AIM: Reproduce every line of the material below verbatim, keeping the original order and formatting.

Data entries:
::::::

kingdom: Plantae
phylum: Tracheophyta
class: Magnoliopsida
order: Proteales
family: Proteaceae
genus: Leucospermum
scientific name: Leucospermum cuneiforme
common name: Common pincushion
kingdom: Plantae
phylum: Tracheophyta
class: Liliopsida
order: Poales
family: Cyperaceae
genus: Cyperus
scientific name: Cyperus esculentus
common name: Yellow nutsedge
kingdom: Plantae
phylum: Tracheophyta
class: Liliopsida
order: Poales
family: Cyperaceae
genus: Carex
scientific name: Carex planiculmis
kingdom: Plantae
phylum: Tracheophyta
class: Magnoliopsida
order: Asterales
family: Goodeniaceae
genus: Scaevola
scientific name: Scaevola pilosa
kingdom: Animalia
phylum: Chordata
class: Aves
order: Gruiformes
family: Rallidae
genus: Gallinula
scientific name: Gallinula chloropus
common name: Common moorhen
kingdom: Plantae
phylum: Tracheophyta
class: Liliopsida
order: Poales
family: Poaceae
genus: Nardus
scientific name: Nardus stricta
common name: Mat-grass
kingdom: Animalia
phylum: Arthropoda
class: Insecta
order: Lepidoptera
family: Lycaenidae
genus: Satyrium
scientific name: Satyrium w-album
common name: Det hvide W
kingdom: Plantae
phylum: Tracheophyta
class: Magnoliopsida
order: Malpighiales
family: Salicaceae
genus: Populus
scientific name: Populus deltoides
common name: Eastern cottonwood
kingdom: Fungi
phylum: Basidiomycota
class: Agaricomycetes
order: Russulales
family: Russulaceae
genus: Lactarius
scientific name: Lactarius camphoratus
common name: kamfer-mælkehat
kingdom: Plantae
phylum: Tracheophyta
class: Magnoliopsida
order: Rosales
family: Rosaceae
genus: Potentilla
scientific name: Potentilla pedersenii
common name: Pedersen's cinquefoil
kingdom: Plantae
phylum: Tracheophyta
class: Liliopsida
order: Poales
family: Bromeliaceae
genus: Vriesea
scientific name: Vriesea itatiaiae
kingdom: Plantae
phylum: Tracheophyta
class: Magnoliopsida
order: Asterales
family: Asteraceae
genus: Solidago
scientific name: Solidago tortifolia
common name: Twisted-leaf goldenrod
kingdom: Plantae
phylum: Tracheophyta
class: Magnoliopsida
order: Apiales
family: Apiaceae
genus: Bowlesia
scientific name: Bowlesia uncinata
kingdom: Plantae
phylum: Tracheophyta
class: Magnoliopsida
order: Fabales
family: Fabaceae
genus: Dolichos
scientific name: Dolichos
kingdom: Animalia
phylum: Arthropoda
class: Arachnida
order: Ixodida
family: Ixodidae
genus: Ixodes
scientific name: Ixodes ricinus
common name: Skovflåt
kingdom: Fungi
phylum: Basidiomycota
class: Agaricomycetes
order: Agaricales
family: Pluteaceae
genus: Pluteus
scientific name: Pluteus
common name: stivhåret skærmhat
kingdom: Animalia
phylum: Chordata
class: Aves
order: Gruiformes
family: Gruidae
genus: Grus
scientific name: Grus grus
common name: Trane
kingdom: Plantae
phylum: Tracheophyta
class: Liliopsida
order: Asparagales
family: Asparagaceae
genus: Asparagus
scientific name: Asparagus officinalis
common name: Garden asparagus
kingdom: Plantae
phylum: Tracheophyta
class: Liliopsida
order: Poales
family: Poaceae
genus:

::::::

OUTPUT:
kingdom: Plantae
phylum: Tracheophyta
class: Magnoliopsida
order: Proteales
family: Proteaceae
genus: Leucospermum
scientific name: Leucospermum cuneiforme
common name: Common pincushion
kingdom: Plantae
phylum: Tracheophyta
class: Liliopsida
order: Poales
family: Cyperaceae
genus: Cyperus
scientific name: Cyperus esculentus
common name: Yellow nutsedge
kingdom: Plantae
phylum: Tracheophyta
class: Liliopsida
order: Poales
family: Cyperaceae
genus: Carex
scientific name: Carex planiculmis
kingdom: Plantae
phylum: Tracheophyta
class: Magnoliopsida
order: Asterales
family: Goodeniaceae
genus: Scaevola
scientific name: Scaevola pilosa
kingdom: Animalia
phylum: Chordata
class: Aves
order: Gruiformes
family: Rallidae
genus: Gallinula
scientific name: Gallinula chloropus
common name: Common moorhen
kingdom: Plantae
phylum: Tracheophyta
class: Liliopsida
order: Poales
family: Poaceae
genus: Nardus
scientific name: Nardus stricta
common name: Mat-grass
kingdom: Animalia
phylum: Arthropoda
class: Insecta
order: Lepidoptera
family: Lycaenidae
genus: Satyrium
scientific name: Satyrium w-album
common name: Det hvide W
kingdom: Plantae
phylum: Tracheophyta
class: Magnoliopsida
order: Malpighiales
family: Salicaceae
genus: Populus
scientific name: Populus deltoides
common name: Eastern cottonwood
kingdom: Fungi
phylum: Basidiomycota
class: Agaricomycetes
order: Russulales
family: Russulaceae
genus: Lactarius
scientific name: Lactarius camphoratus
common name: kamfer-mælkehat
kingdom: Plantae
phylum: Tracheophyta
class: Magnoliopsida
order: Rosales
family: Rosaceae
genus: Potentilla
scientific name: Potentilla pedersenii
common name: Pedersen's cinquefoil
kingdom: Plantae
phylum: Tracheophyta
class: Liliopsida
order: Poales
family: Bromeliaceae
genus: Vriesea
scientific name: Vriesea itatiaiae
kingdom: Plantae
phylum: Tracheophyta
class: Magnoliopsida
order: Asterales
family: Asteraceae
genus: Solidago
scientific name: Solidago tortifolia
common name: Twisted-leaf goldenrod
kingdom: Plantae
phylum: Tracheophyta
class: Magnoliopsida
order: Apiales
family: Apiaceae
genus: Bowlesia
scientific name: Bowlesia uncinata
kingdom: Plantae
phylum: Tracheophyta
class: Magnoliopsida
order: Fabales
family: Fabaceae
genus: Dolichos
scientific name: Dolichos
kingdom: Animalia
phylum: Arthropoda
class: Arachnida
order: Ixodida
family: Ixodidae
genus: Ixodes
scientific name: Ixodes ricinus
common name: Skovflåt
kingdom: Fungi
phylum: Basidiomycota
class: Agaricomycetes
order: Agaricales
family: Pluteaceae
genus: Pluteus
scientific name: Pluteus
common name: stivhåret skærmhat
kingdom: Animalia
phylum: Chordata
class: Aves
order: Gruiformes
family: Gruidae
genus: Grus
scientific name: Grus grus
common name: Trane
kingdom: Plantae
phylum: Tracheophyta
class: Liliopsida
order: Asparagales
family: Asparagaceae
genus: Asparagus
scientific name: Asparagus officinalis
common name: Garden asparagus
kingdom: Plantae
phylum: Tracheophyta
class: Liliopsida
order: Poales
family: Poaceae
genus:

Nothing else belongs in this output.